Beginning with his early morning meeting with Mayor Tom Bradley on Tuesday and extending through a series of media interviews Wednesday, Christopher has been painstakingly selling his report as a thoughtful, scholarly document that must be digested in its entirety--not a flash-in-the-pan assault on Chief Daryl F. Gates and the Police Department.
“The Commission unanimously concluded that recommendations on these transitional issues were an important part of our task,” Christopher said in releasing the report, “However, we hope they will not blind you to the more enduring recommendations that are central to our report.”
It has not been an easy sell. Just 20 minutes after the report was released to reporters on the condition that it not be made public for two hours, a reporter for KABC television went on the air with a live report announcing that it called for Gates’ ouster. The press embargo broken, other stations followed with similar broadcasts--none based on a thorough reading of the carefully crafted document.
Restless journalists were not alone. Community leaders, City Council members--even Gates himself--made public pronouncements about the report and its recommendations without having sifted through all of its pages.
“I was disappointed that it came so fast,” Christopher said of Gates’ reaction. “I had hoped he would be more deliberate about it, that he would study the report, rather than reacting in the same news cycle.”
As a matter of protocol and courtesy, Christopher and Vice Chairman John A. Arguelles had arranged to deliver copies of the report to the City Council an hour before its public release. But when they arrived at City Hall, they were greeted by council members who already knew about the report’s most sensational recommendation.
Christopher and other members of the Independent Commission on the Los Angeles Police Department spent much of the past two days explaining the report to reporters. In addition to “Nightline,” Christopher appeared on PBS’s “MacNeil/Lehrer NewsHour,” “The CBS Evening News” and CNN. John Spiegel, general counsel to the commission, appeared on NBC’s “Today” show and other members of the commission were interviewed by local television and radio stations.

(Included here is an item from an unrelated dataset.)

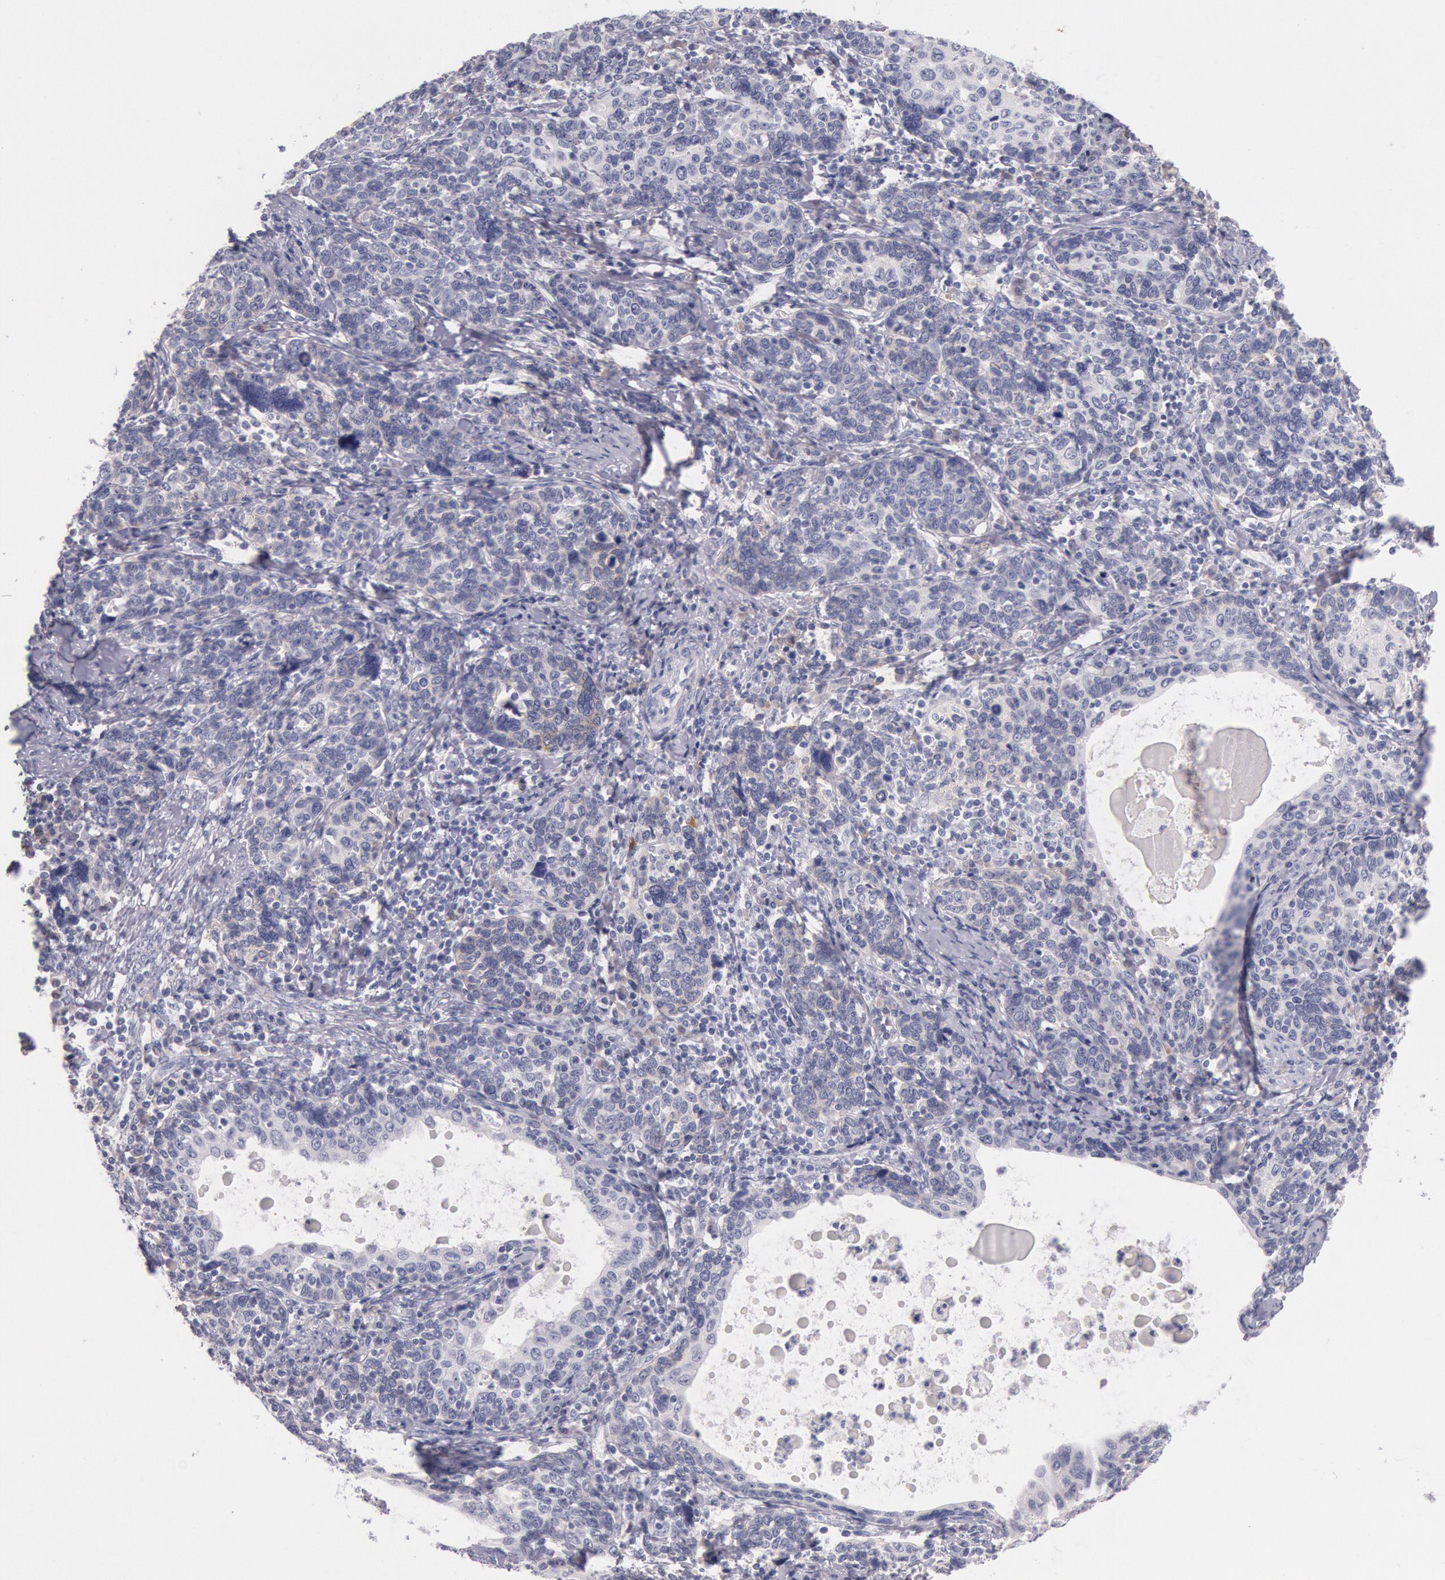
{"staining": {"intensity": "negative", "quantity": "none", "location": "none"}, "tissue": "cervical cancer", "cell_type": "Tumor cells", "image_type": "cancer", "snomed": [{"axis": "morphology", "description": "Squamous cell carcinoma, NOS"}, {"axis": "topography", "description": "Cervix"}], "caption": "This photomicrograph is of cervical cancer (squamous cell carcinoma) stained with immunohistochemistry (IHC) to label a protein in brown with the nuclei are counter-stained blue. There is no staining in tumor cells.", "gene": "EGFR", "patient": {"sex": "female", "age": 41}}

The commission, however, was not alone in putting its spin on the story. Bradley was in his City Hall office by 4 a.m. Wednesday to conduct interviews with all three network morning news shows, and Gates was telling his story to Michael Jackson on KABC radio. Various City Council members called press conferences, as did several community groups, including the Mexican American Legal Defense and Educational Fund, the Urban League and the American Jewish Congress.
Bradley spokesman Bill Chandler said the mayor hoped to take advantage of media attention on Los Angeles to help repair the city’s image, which has suffered since the March police beating of Rodney G. King. On “Good Morning America,” Bradley said that “every city in the nation” has experienced some of the same problems identified by the Christopher Commission.
“The mayor was the first to admit in March that the city’s image had been severely tarnished by the beating of Rodney King,” Chandler said. “The commission report offers the city an opportunity to repair much of the damage that occurred.”
Meanwhile, Gates was engaged in his own effort at damage control.
“There was nothing in there that was new or startling to us,” he told radio host Michael Jackson early Wednesday.